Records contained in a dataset

%%

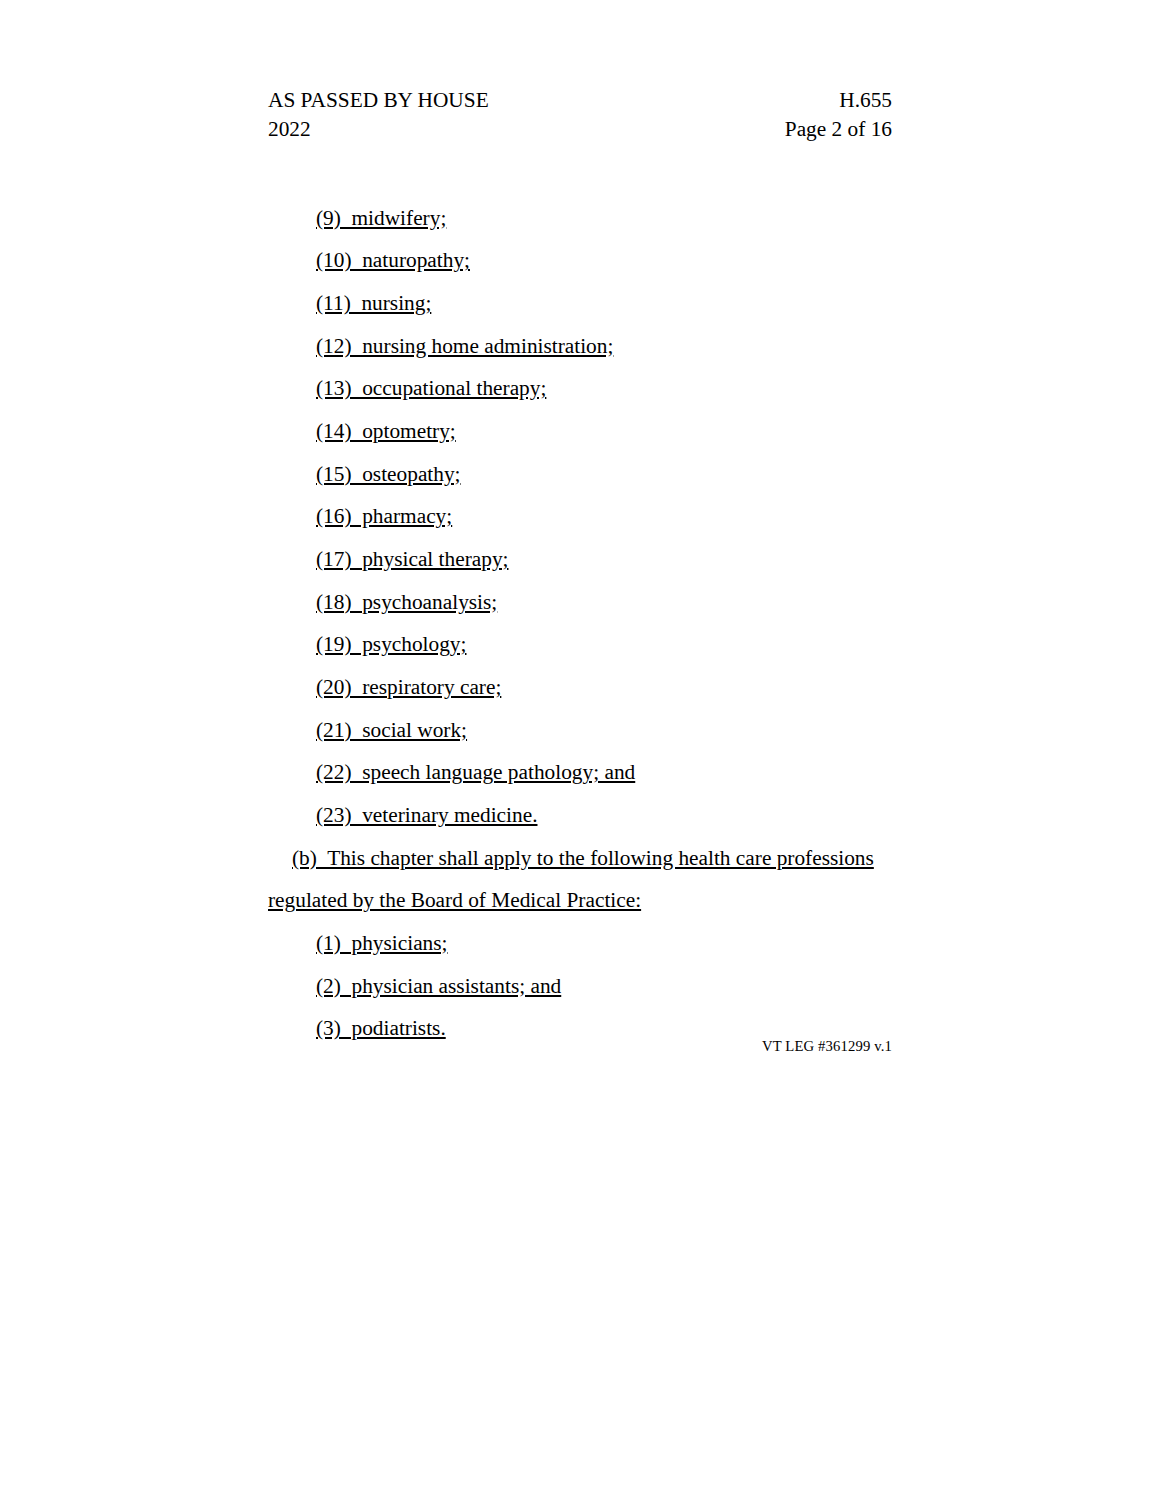AS PASSED BY HOUSE
2022
H.655
Page 2 of 16
(9) midwifery;
(10) naturopathy;
(11) nursing;
(12) nursing home administration;
(13) occupational therapy;
(14) optometry;
(15) osteopathy;
(16) pharmacy;
(17) physical therapy;
(18) psychoanalysis;
(19) psychology;
(20) respiratory care;
(21) social work;
(22) speech language pathology; and
(23) veterinary medicine.
(b) This chapter shall apply to the following health care professions
regulated by the Board of Medical Practice:
(1) physicians;
(2) physician assistants; and
(3) podiatrists.
VT LEG #361299 v.1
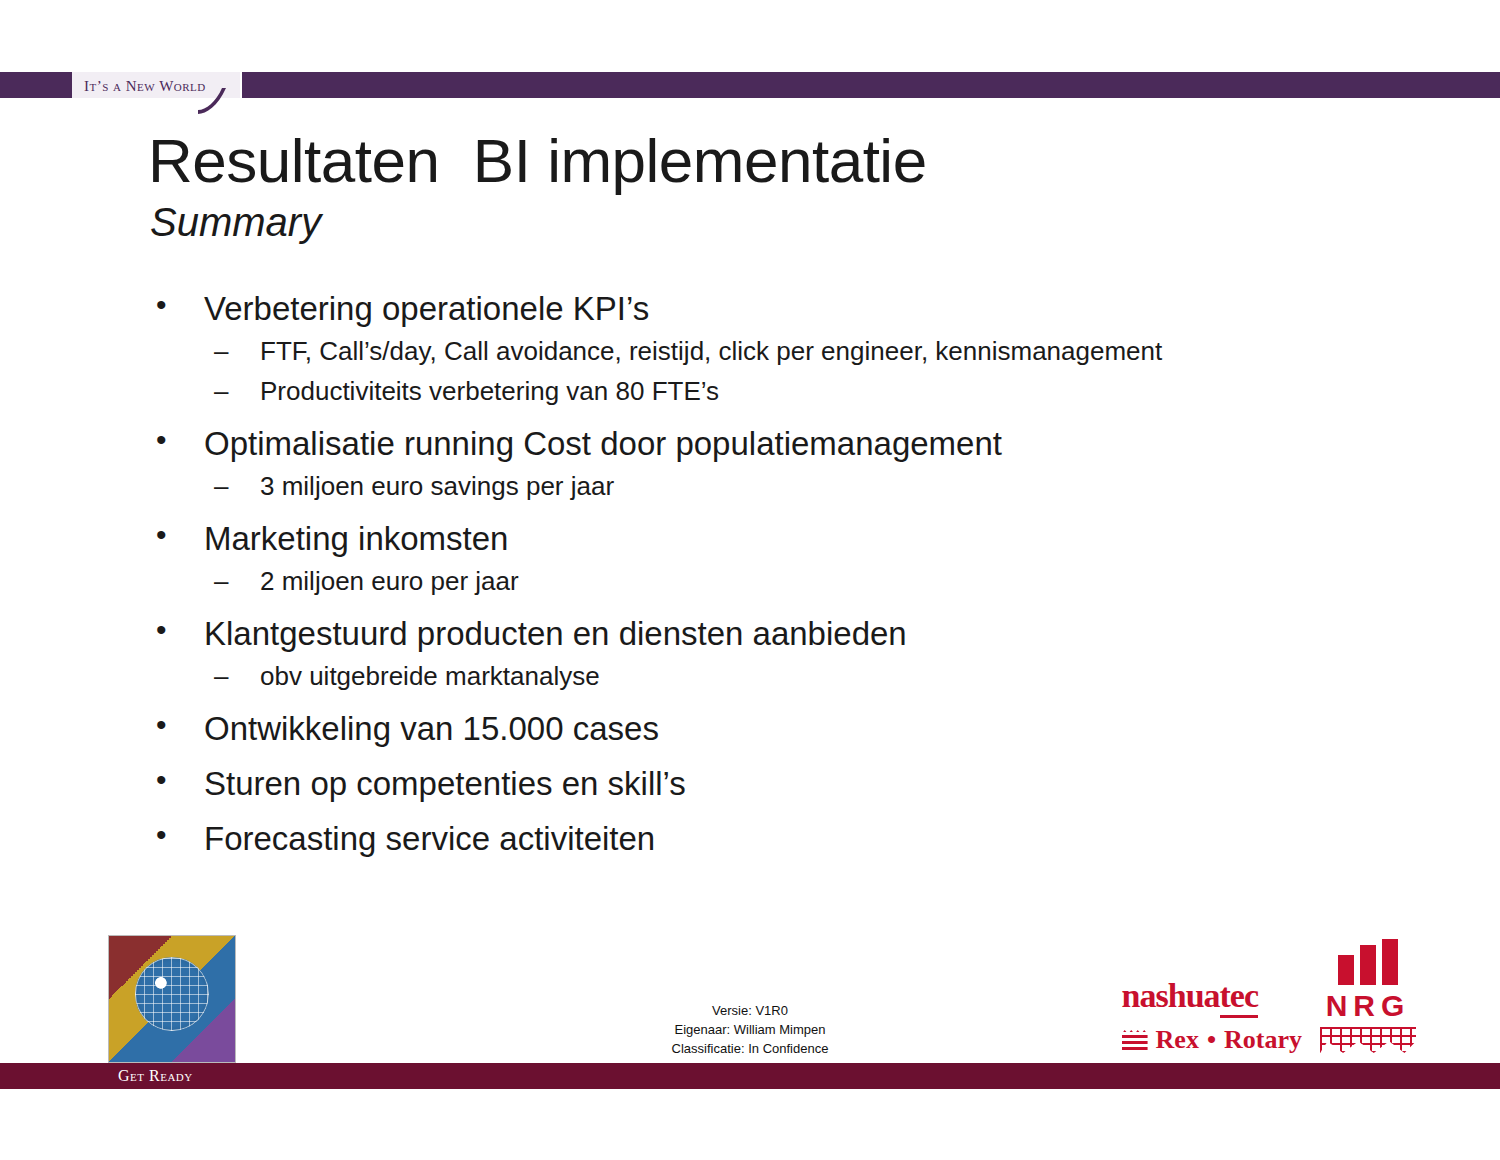It’s a New World
Resultaten BI implementatie
Summary
Verbetering operationele KPI’s
FTF, Call’s/day, Call avoidance, reistijd, click per engineer, kennismanagement
Productiviteits verbetering van 80 FTE’s
Optimalisatie running Cost door populatiemanagement
3 miljoen euro savings per jaar
Marketing inkomsten
2 miljoen euro per jaar
Klantgestuurd producten en diensten aanbieden
obv uitgebreide marktanalyse
Ontwikkeling van 15.000 cases
Sturen op competenties en skill’s
Forecasting service activiteiten
Versie: V1R0
Eigenaar: William Mimpen
Classificatie: In Confidence
nashuatec
Rex•Rotary
NRG
Get Ready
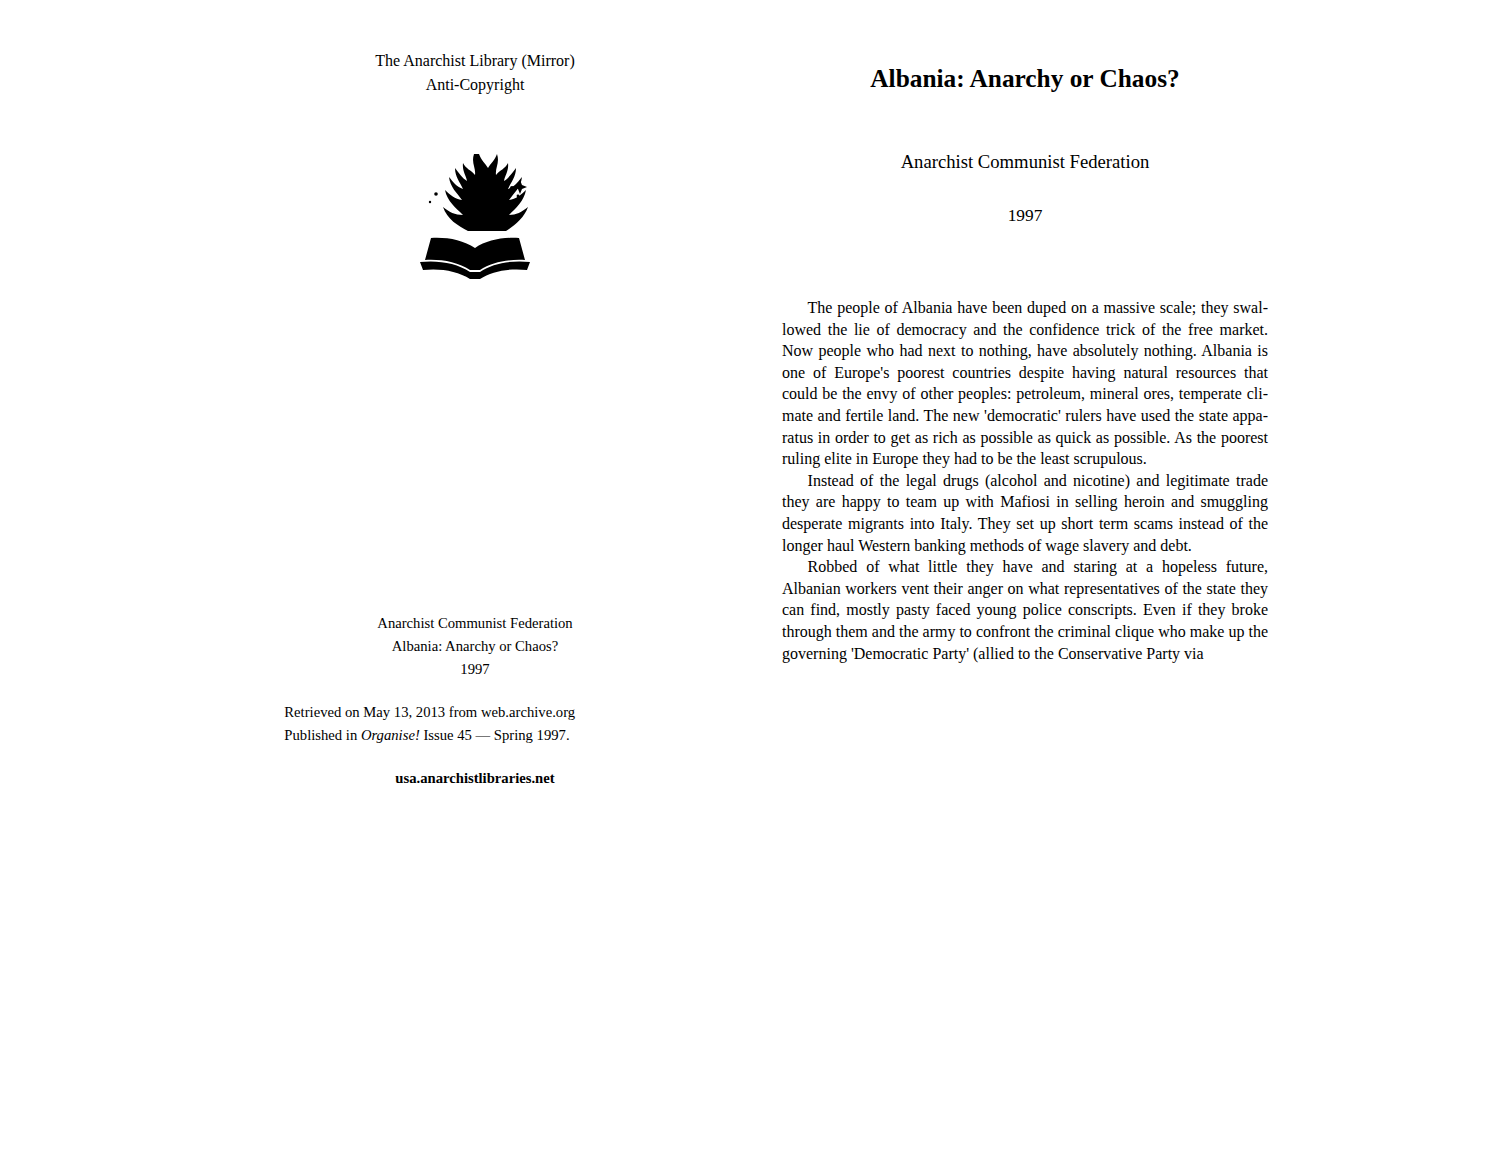The Anarchist Library (Mirror) Anti-Copyright
Anarchist Communist Federation
Albania: Anarchy or Chaos?
1997
Retrieved on May 13, 2013 from web.archive.org
Published in Organise! Issue 45 — Spring 1997.
usa.anarchistlibraries.net
Albania: Anarchy or Chaos?
Anarchist Communist Federation
1997
The people of Albania have been duped on a massive scale; they swallowed the lie of democracy and the confidence trick of the free market. Now people who had next to nothing, have absolutely nothing. Albania is one of Europe's poorest countries despite having natural resources that could be the envy of other peoples: petroleum, mineral ores, temperate climate and fertile land. The new 'democratic' rulers have used the state apparatus in order to get as rich as possible as quick as possible. As the poorest ruling elite in Europe they had to be the least scrupulous.
Instead of the legal drugs (alcohol and nicotine) and legitimate trade they are happy to team up with Mafiosi in selling heroin and smuggling desperate migrants into Italy. They set up short term scams instead of the longer haul Western banking methods of wage slavery and debt.
Robbed of what little they have and staring at a hopeless future, Albanian workers vent their anger on what representatives of the state they can find, mostly pasty faced young police conscripts. Even if they broke through them and the army to confront the criminal clique who make up the governing 'Democratic Party' (allied to the Conservative Party via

%%

Without the pictures, give again exactly the lines above starting at the line containing "(14) optometry;" and ending at the line containing "Ontwikkeling van 15.000 cases".

OUTPUT OF THE EXERCISE:
(14) optometry;
(15) osteopathy;
(16) pharmacy;
(17) physical therapy;
(18) psychoanalysis;
(19) psychology;
(20) respiratory care;
(21) social work;
(22) speech language pathology; and
(23) veterinary medicine.
(b) This chapter shall apply to the following health care professions
regulated by the Board of Medical Practice:
(1) physicians;
(2) physician assistants; and
(3) podiatrists.
VT LEG #361299 v.1
It’s a New World
Resultaten BI implementatie
Summary
Verbetering operationele KPI’s
FTF, Call’s/day, Call avoidance, reistijd, click per engineer, kennismanagement
Productiviteits verbetering van 80 FTE’s
Optimalisatie running Cost door populatiemanagement
3 miljoen euro savings per jaar
Marketing inkomsten
2 miljoen euro per jaar
Klantgestuurd producten en diensten aanbieden
obv uitgebreide marktanalyse
Ontwikkeling van 15.000 cases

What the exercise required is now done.